The warning was placed on the doors of the old Voting Rights Museum on Friday morning that gave the owners 10 days to either fix the building or demolish it completely.

There are mixed emotions for both choices.

For one, preserving history is an important part of Selma and Dallas County.

We are a historical city, and Selma is nationally known for the rich history that took place here in the Civil Rights era.

This museum is part of that, but one point to consider is that the museum moved to a new location in 2010 on Highway 80 East.

We commend Selma City Ward 3 Councilwoman Miah Jackson on also bringing this issue to the city’s attention.

The building does admittedly seem a feat to repair.

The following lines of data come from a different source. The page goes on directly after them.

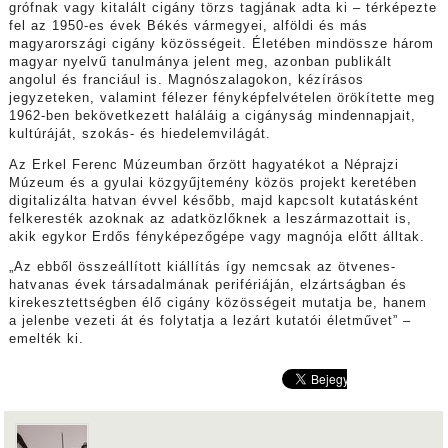
grófnak vagy kitalált cigány törzs tagjának adta ki – térképezte
fel az 1950-es évek Békés vármegyei, alföldi és más
magyarországi cigány közösségeit. Életében mindössze három
magyar nyelvű tanulmánya jelent meg, azonban publikált
angolul és franciául is. Magnószalagokon, kézírásos
jegyzeteken, valamint félezer fényképfelvételen örökítette meg
1962-ben bekövetkezett haláláig a cigányság mindennapjait,
kultúráját, szokás- és hiedelemvilágát.
Az Erkel Ferenc Múzeumban őrzött hagyatékot a Néprajzi
Múzeum és a gyulai közgyűjtemény közös projekt keretében
digitalizálta hatvan évvel később, majd kapcsolt kutatásként
felkeresték azoknak az adatközlőknek a leszármazottait is,
akik egykor Erdős fényképezőgépe vagy magnója előtt álltak.
„Az ebből összeállított kiállítás így nemcsak az ötvenes-
hatvanas évek társadalmának perifériáján, elzártságban és
kirekesztettségben élő cigány közösségeit mutatja be, hanem
a jelenbe vezeti át és folytatja a lezárt kutatói életművet” –
emelték ki.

The back part of the building is in shambles with an enormous hole in the back of the building facing the river.

How much would that be to fix?

Should the owners count their losses, and let the building go and realize that the building is too far gone to feasibly repair?

Or will the owners come up with the money needed to fix the building?

However, the question remains what would be put in the building if it is repaired?

The decaying building is also an obvious safety concern, according to the warning.

We are concerned being adjacent to this building in the current state that it is, and the possible damage it could cause to our building and the other business owners who are adjacent to the aging museum.

While we do not know what the decision will be, we do know that now there is a time frame in which a choice must be made.

In 10 days, we will know the outcome.